Per scoprire la verità Natalia si lascia coinvolgere dalla sorella a seguire lei e i suoi amici su un’isola deserta e partecipare ad un rito sciamanico a base di erbe allucinogene. Arrivata lì la ragazza scopre un convento abbandonato poi adibito ad ospizio che aveva già visto in sogno. Natalia è in grado di vedere e percepire l’aura intorno alle persone e in quei luoghi così sinistri scoprirà da dove derivano i suoi poteri paranormali. La sinossi è pressappoco questa, ma che fatica tirarne le fila. Luciferina condensa mitologia cristiana, simbologia femminile, paranormale e, nel suo aspetto magico-rituale, lo sciamanesimo scrostandone semplicemente la superficie e riducendo il tutto ad un insipido contorno nella vita della giovane. In difesa di Calzada diciamo che è comprensibile essere affascinati dal filone horror in perenne equilibrio tra possessioni e paranormale, d’altronde va per la maggiore anche tra il grande pubblico. Aggiungiamoci poi che il suo paese d’origine- l’Argentina- geograficamente appartiene a un continente dalle antiche tradizioni sciamaniche quindi attingervi è stata una mossa furba e decisamente curiosa.
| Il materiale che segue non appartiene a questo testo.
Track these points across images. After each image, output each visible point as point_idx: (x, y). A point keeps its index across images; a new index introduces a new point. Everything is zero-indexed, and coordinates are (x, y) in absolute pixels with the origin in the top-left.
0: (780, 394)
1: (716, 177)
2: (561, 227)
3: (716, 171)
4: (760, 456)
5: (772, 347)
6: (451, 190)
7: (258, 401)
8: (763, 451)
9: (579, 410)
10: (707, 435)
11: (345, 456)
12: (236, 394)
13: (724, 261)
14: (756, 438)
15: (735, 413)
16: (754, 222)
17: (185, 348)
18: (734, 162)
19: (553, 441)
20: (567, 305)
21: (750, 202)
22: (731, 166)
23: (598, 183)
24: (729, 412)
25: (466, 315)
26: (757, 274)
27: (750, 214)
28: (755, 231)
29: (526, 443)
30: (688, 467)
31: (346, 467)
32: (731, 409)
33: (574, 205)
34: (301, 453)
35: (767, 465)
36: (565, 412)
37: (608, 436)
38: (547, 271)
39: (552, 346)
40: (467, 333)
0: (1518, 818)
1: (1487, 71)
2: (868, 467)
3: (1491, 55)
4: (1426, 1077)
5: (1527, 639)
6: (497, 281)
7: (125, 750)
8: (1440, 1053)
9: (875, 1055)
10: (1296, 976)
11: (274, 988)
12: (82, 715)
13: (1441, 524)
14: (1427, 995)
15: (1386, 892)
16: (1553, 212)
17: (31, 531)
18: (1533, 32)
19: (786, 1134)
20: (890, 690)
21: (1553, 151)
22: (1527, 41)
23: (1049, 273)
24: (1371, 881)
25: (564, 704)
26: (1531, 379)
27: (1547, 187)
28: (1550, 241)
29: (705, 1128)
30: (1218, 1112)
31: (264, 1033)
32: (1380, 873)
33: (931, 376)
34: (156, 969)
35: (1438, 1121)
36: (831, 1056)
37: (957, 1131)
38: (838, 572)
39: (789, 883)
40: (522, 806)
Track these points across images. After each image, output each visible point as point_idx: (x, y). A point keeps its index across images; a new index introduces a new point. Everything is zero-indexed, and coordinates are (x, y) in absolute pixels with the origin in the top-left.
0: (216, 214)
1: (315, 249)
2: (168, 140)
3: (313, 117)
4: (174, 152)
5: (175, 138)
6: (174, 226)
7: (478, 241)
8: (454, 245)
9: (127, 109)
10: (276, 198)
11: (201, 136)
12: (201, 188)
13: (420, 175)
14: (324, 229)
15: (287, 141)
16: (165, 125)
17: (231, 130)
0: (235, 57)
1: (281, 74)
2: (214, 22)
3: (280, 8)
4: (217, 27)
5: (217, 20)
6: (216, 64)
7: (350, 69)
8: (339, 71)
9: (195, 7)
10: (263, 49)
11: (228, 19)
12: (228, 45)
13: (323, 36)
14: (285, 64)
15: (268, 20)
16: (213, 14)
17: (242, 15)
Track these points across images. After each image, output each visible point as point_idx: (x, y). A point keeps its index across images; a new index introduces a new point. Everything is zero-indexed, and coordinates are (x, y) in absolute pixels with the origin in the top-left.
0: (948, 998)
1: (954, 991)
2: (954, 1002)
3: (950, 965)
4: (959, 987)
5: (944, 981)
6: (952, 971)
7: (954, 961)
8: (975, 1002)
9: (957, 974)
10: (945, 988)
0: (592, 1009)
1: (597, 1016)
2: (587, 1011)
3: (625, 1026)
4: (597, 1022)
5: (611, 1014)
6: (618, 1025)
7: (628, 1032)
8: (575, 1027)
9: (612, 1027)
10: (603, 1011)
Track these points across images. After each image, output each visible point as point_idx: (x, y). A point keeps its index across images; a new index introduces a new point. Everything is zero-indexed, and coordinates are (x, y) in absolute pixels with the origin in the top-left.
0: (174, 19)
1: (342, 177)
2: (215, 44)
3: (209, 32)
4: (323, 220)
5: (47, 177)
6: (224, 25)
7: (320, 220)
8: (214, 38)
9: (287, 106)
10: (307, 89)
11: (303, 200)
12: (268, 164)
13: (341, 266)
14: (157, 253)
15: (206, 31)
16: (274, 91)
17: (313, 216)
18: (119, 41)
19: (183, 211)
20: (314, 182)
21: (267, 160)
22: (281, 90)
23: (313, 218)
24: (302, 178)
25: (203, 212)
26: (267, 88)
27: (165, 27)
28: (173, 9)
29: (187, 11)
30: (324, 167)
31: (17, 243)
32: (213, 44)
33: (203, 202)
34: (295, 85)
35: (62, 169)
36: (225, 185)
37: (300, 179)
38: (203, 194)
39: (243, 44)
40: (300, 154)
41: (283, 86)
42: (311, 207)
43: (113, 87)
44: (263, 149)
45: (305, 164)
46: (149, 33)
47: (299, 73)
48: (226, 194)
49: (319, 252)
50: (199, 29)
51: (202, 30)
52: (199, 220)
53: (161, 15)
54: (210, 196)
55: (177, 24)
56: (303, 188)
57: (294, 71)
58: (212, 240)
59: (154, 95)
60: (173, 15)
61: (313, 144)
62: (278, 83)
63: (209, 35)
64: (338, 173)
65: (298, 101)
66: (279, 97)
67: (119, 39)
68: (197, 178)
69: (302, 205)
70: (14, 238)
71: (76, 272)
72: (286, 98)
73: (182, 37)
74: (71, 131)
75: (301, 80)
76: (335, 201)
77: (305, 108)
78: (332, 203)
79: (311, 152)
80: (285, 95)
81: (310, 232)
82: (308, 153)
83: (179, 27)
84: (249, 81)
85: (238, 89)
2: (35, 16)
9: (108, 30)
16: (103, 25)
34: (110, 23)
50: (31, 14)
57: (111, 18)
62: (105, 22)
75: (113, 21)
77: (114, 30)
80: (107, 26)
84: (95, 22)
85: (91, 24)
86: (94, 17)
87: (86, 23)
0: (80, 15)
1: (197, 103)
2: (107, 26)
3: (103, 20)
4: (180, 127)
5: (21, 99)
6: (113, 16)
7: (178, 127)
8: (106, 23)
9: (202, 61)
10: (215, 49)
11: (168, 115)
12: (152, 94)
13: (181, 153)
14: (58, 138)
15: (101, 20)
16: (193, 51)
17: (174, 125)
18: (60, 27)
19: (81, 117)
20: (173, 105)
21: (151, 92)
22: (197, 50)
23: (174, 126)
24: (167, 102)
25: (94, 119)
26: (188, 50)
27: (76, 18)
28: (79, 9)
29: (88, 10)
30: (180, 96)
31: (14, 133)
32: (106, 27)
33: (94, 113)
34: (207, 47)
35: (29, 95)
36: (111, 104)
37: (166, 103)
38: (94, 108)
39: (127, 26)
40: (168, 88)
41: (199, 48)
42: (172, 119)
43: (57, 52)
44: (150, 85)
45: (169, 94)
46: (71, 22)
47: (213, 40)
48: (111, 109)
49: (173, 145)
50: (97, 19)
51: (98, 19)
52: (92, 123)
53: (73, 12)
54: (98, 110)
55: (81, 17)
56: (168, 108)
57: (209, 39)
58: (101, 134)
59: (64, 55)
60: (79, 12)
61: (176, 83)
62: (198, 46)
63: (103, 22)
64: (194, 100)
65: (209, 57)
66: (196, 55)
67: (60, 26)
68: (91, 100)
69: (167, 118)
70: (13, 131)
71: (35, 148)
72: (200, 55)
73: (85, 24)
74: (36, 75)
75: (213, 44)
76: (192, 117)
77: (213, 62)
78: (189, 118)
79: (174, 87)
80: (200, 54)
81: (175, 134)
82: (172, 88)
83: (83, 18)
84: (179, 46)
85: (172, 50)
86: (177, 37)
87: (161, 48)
Tuttavia, almeno in questo caso, sono elementi che mal si incastrano tra loro. La protagonista ne è chiaramente in balìa, complice anche la poca spina dorsale di Sofia Del Tuffo che si trascina bruscamente da un evento all’altro senza imporsi tranne che sul finale, ma poco credibile anche in quel caso. Bella, senza dubbio, ma decisamente poco incisiva e “luciferina”.

Natalia ha, inoltre, l’aggravante di avere una personalità “annacquata” e i personaggi che le ruotano attorno non sono d’aiuto nel farla emergere, perché anch’essi compromessi da una sceneggiatura priva di un’identità ben definita, oltre che da una scarsa recitazione. I problemi del film di Calzada non finiscono qui, perché carente anche a livello tecnico. Più che la regia e la fotografia (forse l’unico aspetto su cui spendere lodi, ma senza esagerare), sono gli effetti speciali graficamente mal realizzati, fanno quasi dubitare che il film appartenga ai giorni nostri. Il finale lascia senza parole e non nell’accezione positiva dell’espressione. E’ aperto, poiché sicuramente collegato agli altri due film che dovrebbero chiudere la trilogia. C’è unicamente da sperare che Calzada impari la lezione e prosegua queste storie di vergini innocenti plagiate dal Diavolo con metodo e chiarezza d’intenti, perché un altro minestrone di roba come Luciferina sarebbe difficile da mandar giù.